O que dá força avassaladora a este documento não é apenas a tese jurídica, mas o fato de seis senadores de peso terem colocado suas assinaturas no papel, desafiando a hegemonia da toga em Brasília.
A lista reúne nomes que têm sido a voz do cidadão conservador e que agora unificam forças para exigir a moralidade no Judiciário brasileiro:
| Senador(a) | Partido/Estado |
| Eduardo Girão | Novo-CE |
| Damares Alves | Republicanos-DF |
| Magno Malta | PL-ES |
| Carlos Portinho | PL-RJ |
| Oriovisto Guimarães | PSDB-PR |
| Styvenson Valentim | PSDB-RN |
Além deste “grupo de frente” no Senado, diversos deputados federais de variadas siglas também endossaram o documento, mostrando que a indignação com as decisões de Toffoli transbordou as fronteiras das casas legislativas.
Diferente de tentativas anteriores, este pedido foca na suspeição direta do ministro em relação ao Banco Master.
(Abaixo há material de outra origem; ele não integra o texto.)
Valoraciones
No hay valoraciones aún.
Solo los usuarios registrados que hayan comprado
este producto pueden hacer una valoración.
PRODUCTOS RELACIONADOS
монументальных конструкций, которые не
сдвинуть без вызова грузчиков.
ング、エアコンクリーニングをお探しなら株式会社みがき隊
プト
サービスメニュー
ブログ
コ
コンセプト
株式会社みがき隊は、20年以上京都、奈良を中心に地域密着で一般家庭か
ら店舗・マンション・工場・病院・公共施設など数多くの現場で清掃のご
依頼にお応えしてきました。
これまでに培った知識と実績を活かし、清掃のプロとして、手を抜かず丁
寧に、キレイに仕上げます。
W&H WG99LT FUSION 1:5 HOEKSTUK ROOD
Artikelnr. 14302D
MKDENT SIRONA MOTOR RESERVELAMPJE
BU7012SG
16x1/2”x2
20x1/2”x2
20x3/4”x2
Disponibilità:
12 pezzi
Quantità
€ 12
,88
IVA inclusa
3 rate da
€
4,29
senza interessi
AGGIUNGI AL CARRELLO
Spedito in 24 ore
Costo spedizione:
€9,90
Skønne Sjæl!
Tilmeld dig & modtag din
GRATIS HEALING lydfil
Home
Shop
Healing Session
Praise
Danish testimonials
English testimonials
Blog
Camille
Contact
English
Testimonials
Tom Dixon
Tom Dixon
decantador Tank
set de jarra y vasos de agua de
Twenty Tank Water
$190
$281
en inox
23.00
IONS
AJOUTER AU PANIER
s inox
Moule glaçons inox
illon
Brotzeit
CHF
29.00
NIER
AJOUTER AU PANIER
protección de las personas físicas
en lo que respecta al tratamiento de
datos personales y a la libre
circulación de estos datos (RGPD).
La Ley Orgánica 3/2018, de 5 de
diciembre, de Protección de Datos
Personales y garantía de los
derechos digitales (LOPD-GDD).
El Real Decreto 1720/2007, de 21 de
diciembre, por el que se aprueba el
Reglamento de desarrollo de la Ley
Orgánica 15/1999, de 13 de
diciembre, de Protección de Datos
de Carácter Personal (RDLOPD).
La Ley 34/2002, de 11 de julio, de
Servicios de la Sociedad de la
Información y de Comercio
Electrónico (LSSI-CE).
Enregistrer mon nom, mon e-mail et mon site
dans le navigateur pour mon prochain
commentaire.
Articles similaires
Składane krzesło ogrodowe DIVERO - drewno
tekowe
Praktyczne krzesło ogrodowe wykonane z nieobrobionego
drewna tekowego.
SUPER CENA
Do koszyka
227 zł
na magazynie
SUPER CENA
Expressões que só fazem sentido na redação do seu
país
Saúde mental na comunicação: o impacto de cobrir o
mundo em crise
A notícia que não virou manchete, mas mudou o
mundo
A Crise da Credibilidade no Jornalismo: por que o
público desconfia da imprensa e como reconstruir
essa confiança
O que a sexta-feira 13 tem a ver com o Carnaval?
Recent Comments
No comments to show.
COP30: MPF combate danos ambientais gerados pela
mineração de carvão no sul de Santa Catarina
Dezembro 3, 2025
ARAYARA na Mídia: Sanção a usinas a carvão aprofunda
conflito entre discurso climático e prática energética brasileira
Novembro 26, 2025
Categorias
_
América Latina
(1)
Para os senadores, permitir que Toffoli continue à frente destes processos é um tapa na cara da sociedade e uma violação flagrante da Lei de Impeachment.
O recado enviado hoje ao presidente do Senado é claro: não há mais espaço para “acordões” ou gavetas trancadas. Com seis assinaturas de senadores de relevância nacional, o processo ganha uma legitimidade política que o sistema terá muita dificuldade em ignorar.